Chemomechanics of dual-stage reprocessable thermosets

Abstract The recently developed dual-stage 3D printing reprocessable thermosets (3DPRTs) utilize acrylate functional groups to enable the ultra-violet based 3D printing (Stage I), and employ bond exchange reaction (BERs) to tailor the network structure for mechanical properties enhancement and impart the reshapeability, reparability, and recyclability into traditionally unprocessable thermosets (Stage II). 3DPRT provides a practical solution to address environmental challenges associated with the rapid increase in the consumption of 3D printing materials. However, due to the nascent state of development, fundamental understanding of the chemomechanics during the processing of 3DPRTs is still lacking.
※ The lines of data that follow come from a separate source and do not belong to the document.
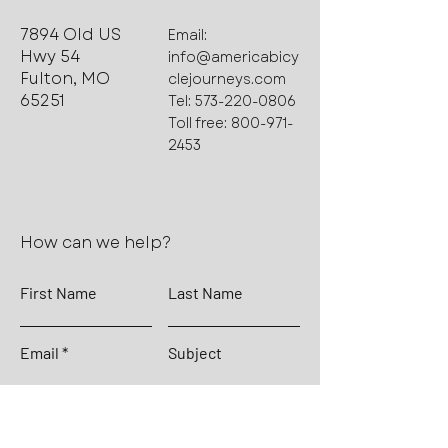
7894 Old US
Email:
Hwy 54
info@americabicy
Fulton, MO
clejourneys.com
65251
Tel:
573-220-0806
Toll free:
800-971-
2453
How can we help?
First Name
Last Name
Email
Subject
Leave us a message...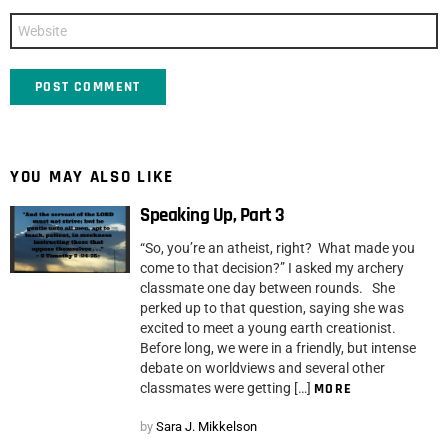
Website
YOU MAY ALSO LIKE
Speaking Up, Part 3
“So, you’re an atheist, right? What made you
come to that decision?” I asked my archery
classmate one day between rounds. She
perked up to that question, saying she was
excited to meet a young earth creationist.
Before long, we were in a friendly, but intense
debate on worldviews and several other
classmates were getting […]
MORE
by
Sara J. Mikkelson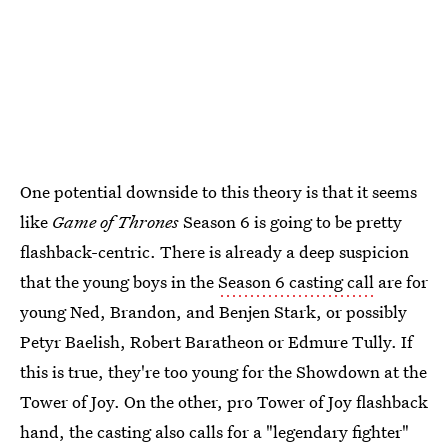
One potential downside to this theory is that it seems
like
Game of Thrones
Season 6 is going to be pretty
flashback-centric. There is already a deep suspicion
that the young boys in the
Season 6 casting call
are for
young Ned, Brandon, and Benjen Stark, or possibly
Petyr Baelish, Robert Baratheon or Edmure Tully. If
this is true, they're too young for the Showdown at the
Tower of Joy. On the other, pro Tower of Joy flashback
hand, the casting also calls for a "legendary fighter"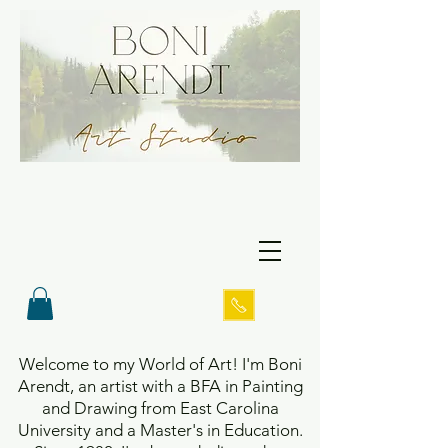
Welcome to my World of Art! I'm Boni
Arendt, an artist with a BFA in Painting
and Drawing from East Carolina
University and a Master's in Education.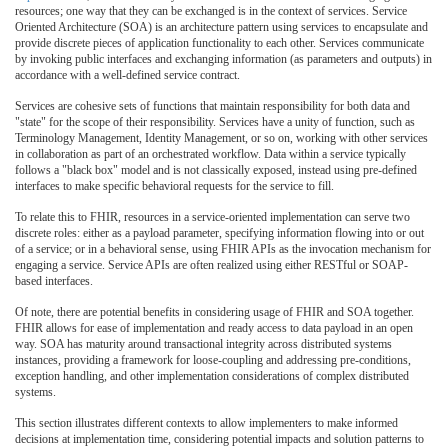
resources; one way that they can be exchanged is in the context of services. Service
Oriented Architecture (SOA) is an architecture pattern using services to encapsulate and
provide discrete pieces of application functionality to each other. Services communicate
by invoking public interfaces and exchanging information (as parameters and outputs) in
accordance with a well-defined service contract.
Services are cohesive sets of functions that maintain responsibility for both data and
"state" for the scope of their responsibility. Services have a unity of function, such as
Terminology Management, Identity Management, or so on, working with other services
in collaboration as part of an orchestrated workflow. Data within a service typically
follows a "black box" model and is not classically exposed, instead using pre-defined
interfaces to make specific behavioral requests for the service to fill.
To relate this to FHIR, resources in a service-oriented implementation can serve two
discrete roles: either as a payload parameter, specifying information flowing into or out
of a service; or in a behavioral sense, using FHIR APIs as the invocation mechanism for
engaging a service. Service APIs are often realized using either RESTful or SOAP-
based interfaces.
Of note, there are potential benefits in considering usage of FHIR and SOA together.
FHIR allows for ease of implementation and ready access to data payload in an open
way. SOA has maturity around transactional integrity across distributed systems
instances, providing a framework for loose-coupling and addressing pre-conditions,
exception handling, and other implementation considerations of complex distributed
systems.
This section illustrates different contexts to allow implementers to make informed
decisions at implementation time, considering potential impacts and solution patterns to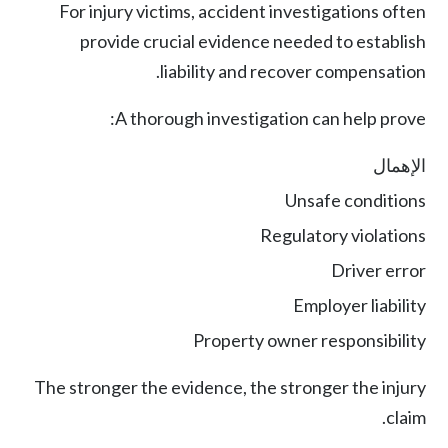
For injury victims, accident investigations often
provide crucial evidence needed to establish
liability and recover compensation.
A thorough investigation can help prove:
الإهمال
Unsafe conditions
Regulatory violations
Driver error
Employer liability
Property owner responsibility
The stronger the evidence, the stronger the injury
claim.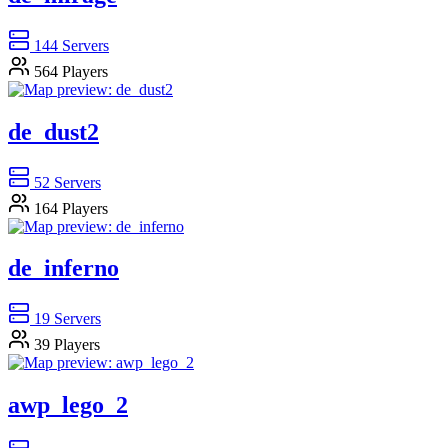
144
Servers
564
Players
de_dust2
52
Servers
164
Players
de_inferno
19
Servers
39
Players
awp_lego_2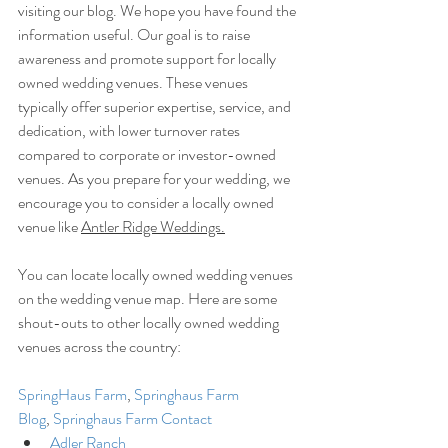
visiting our blog. We hope you have found the 
information useful. Our goal is to raise 
awareness and promote support for locally 
owned wedding venues. These venues 
typically offer superior expertise, service, and 
dedication, with lower turnover rates 
compared to corporate or investor-owned 
venues. As you prepare for your wedding, we 
encourage you to consider a locally owned 
venue like 
Antler Ridge Weddings.
You can locate locally owned wedding venues 
on the wedding venue map. Here are some 
shout-outs to other locally owned wedding 
venues across the country:
SpringHaus Farm
, 
Springhaus Farm 
Blog
, 
Springhaus Farm Contact
Adler Ranch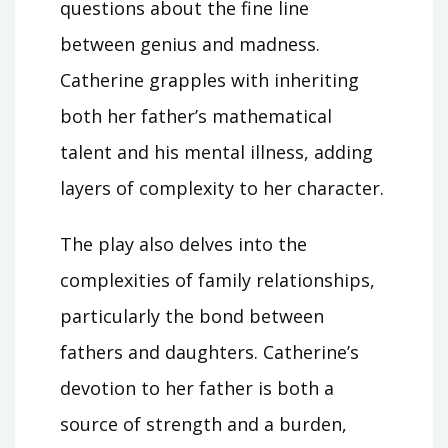
questions about the fine line
between genius and madness.
Catherine grapples with inheriting
both her father’s mathematical
talent and his mental illness, adding
layers of complexity to her character.
The play also delves into the
complexities of family relationships,
particularly the bond between
fathers and daughters. Catherine’s
devotion to her father is both a
source of strength and a burden,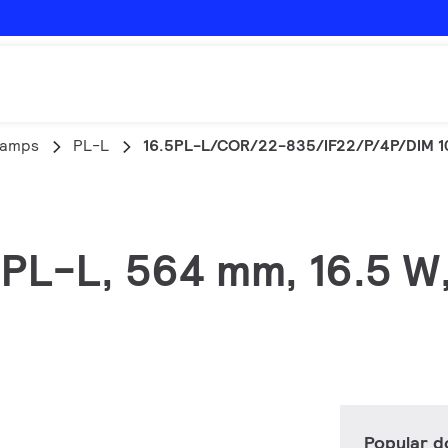
lamps
PL-L
16.5PL-L/COR/22-835/IF22/P/4P/DIM 1
, PL-L, 564 mm, 16.5 W
Popular 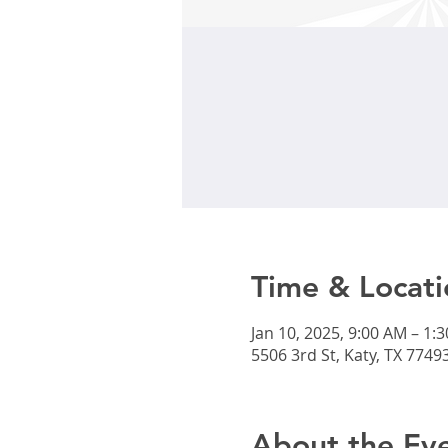
Time & Locati
Jan 10, 2025, 9:00 AM – 1:
5506 3rd St, Katy, TX 7749
About the Ev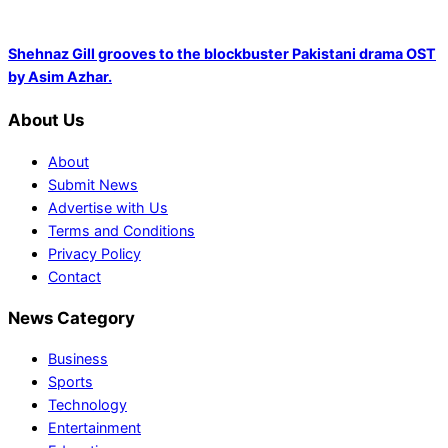
Shehnaz Gill grooves to the blockbuster Pakistani drama OST
by Asim Azhar.
About Us
About
Submit News
Advertise with Us
Terms and Conditions
Privacy Policy
Contact
News Category
Business
Sports
Technology
Entertainment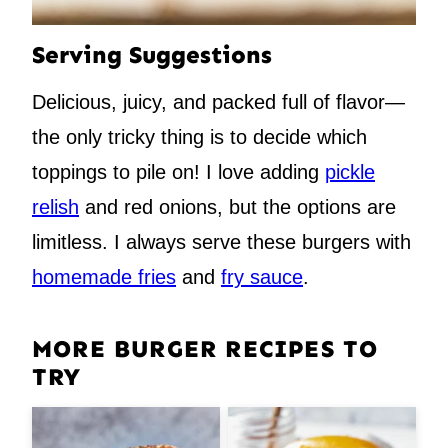
Serving Suggestions
Delicious, juicy, and packed full of flavor—
the only tricky thing is to decide which
toppings to pile on! I love adding
pickle
relish
and red onions, but the options are
limitless. I always serve these burgers with
homemade fries
and
fry sauce
.
MORE BURGER RECIPES TO
TRY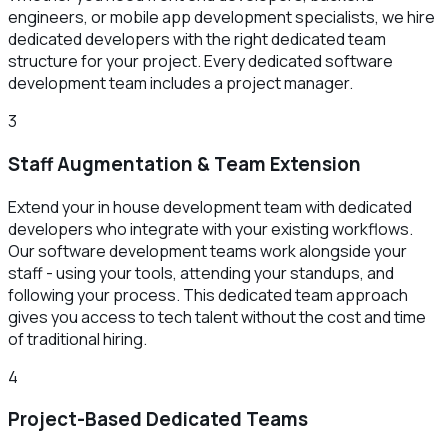
engineers, or mobile app development specialists, we hire
dedicated developers with the right dedicated team
structure for your project. Every dedicated software
development team includes a project manager.
3
Staff Augmentation & Team Extension
Extend your in house development team with dedicated
developers who integrate with your existing workflows.
Our software development teams work alongside your
staff - using your tools, attending your standups, and
following your process. This dedicated team approach
gives you access to tech talent without the cost and time
of traditional hiring.
4
Project-Based Dedicated Teams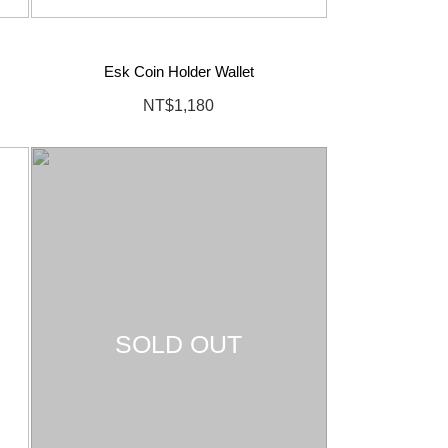
Esk Coin Holder Wallet
NT$1,180
SOLD OUT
In this paper, we present detailed experimental and theoretical studies to understand the effect of thermal treatment condition at Stage II on the evolution of network structure and thermomechanical properties of 3DPRTs. A chemomechanics theory is defined to link the molecular-level BER kinetics to the macroscale thermomechanical properties of 3DPRTs during the thermal treatment. A thermo-viscoelastic multi-branched constitutive model is then established to capture the elastic and glass transition behaviors during the Stage II processing. The developed theory is able to capture the experimental observations on the mechanical properties enhancement and provide theoretical guidance for the network design and the selection of thermal treatment conditions to tailor the final mechanical properties of 3DPRTs.